Pages 35-51 | Published online: 16 Aug 2006
 

Abstract

This article examines a decision known as Rule 127(b), taken in 1905 by the National Commissioners for Education in Ireland. The rule raised concerns about the displacement of male teachers and their replacement with poorly paid and sometimes untrained females. It appeared to condone the sexual division of labour with women teaching in infant schools and is regarded as having hastened the feminisation of the teaching profession in Ireland. Through the study of contemporaneous sources, this article considers whether Rule 127(b) contributed to the supplanting of male teachers by female teachers and focuses specifically on the reaction of the members of the teaching profession to the rule.

Notes

1. On the eve of the rule being put into practice, there were 13,392 teachers in the service of the Commissioners, 5795 male assistants and principals and 5486 female assistants and principals. The remainder (1051) comprised JAMs, manual instructresses, workmistresses and temporary assistants. Of all male teachers, 80% were principals and 20% were assistants. Of all women teachers 66% were principals and 44% were assistants (Seventy-first report, 1905, p. 39; see also Logan, Citation1997).

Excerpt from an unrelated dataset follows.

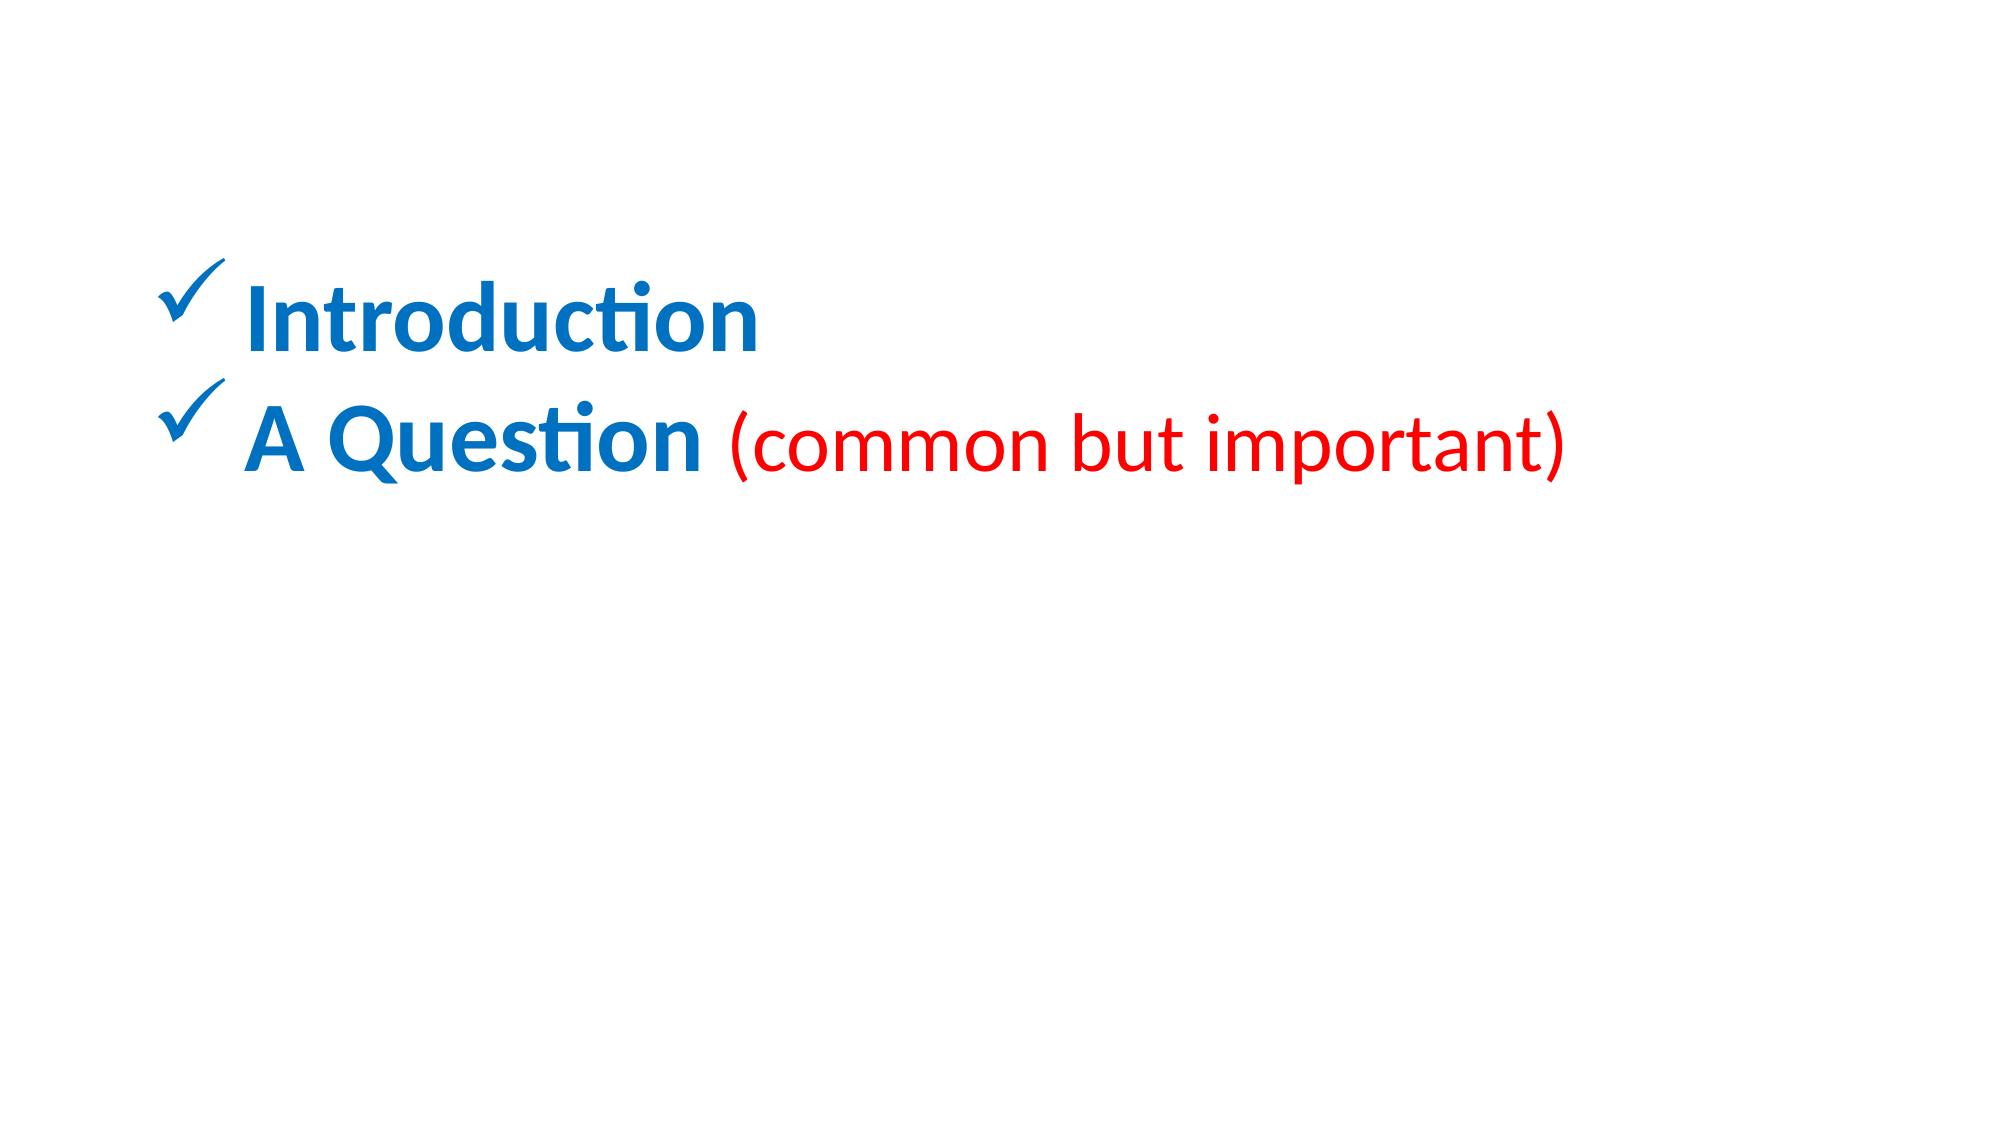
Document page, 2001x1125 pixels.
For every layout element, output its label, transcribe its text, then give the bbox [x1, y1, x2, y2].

2. The Irish School Weekly was founded in 1904 as a ‘practical journal for practical teachers and a record of the work of the Irish National Teachers’ Organisation [INTO].’ It cost a penny and was published by the Educational Company of Ireland although its editorial and literary sections were written by members of the INTO. In 1919 the INTO took over full editorial control. The Irish School Monthly was founded in 1900 as a ‘magazine of practical schoolwork’ and was published by Blackie and Son, Dublin. It cost threepence and was edited by Mr. W. G. Lyons, chairman of the Educational Company of Ireland. The ISM published monthly accounts of the work of the INTO written by a prominent member of the executive. Publication of the ISM ceased in 1906.

3. Dale report, p. 37, point 125. Mr F. H. Dale had been commissioned by the British government to ‘inquire and report how typical Irish Elementary Day Schools compared with similarly circumstanced Public Elementary Schools in England as regards Premises, Equipment, Staffing and Instruction; and to what causes differences in economy and efficiency appear to be chiefly due’.

4. Sir Alfred Mosley organised an Educational Commission which visited the United States from October to December 1903 to ‘ascertain how far education in the United States is responsible for her industrial progress’.

5. There were three grades, and all teachers appointed after 1 April 1900 were placed on grade three. There were two divisions in first grade. Teachers’ grades were determined by inspectors’ reports, average attendance numbers and standard numbers. The standard numbers system allowed for a fixed number of teachers in either division of the first grade and no promotion to either grade was possible when that number was reached unless a teacher already in the grade resigned or died. An average attendance of 70 was necessary to reach first division of first grade. Three consecutive ‘very good’ inspection reports were required for promotion to the first grade (see O'Connell, 1968).

6. The Irish Education Act of 1892 provided for a residual capitation grant to be paid to schools based on the daily average attendance.

7. In the same report the commissioners made much of the fact that 60.3% of teachers in their service on 31 December 1905 were trained.

8. The JAMs comprised less than 1% of the teaching force in 1905. By 1909, they comprised 15% of all teachers in the national schools (Seventy-first report, 1905, p. 39; Seventy-sixth report, 1910, p. 27).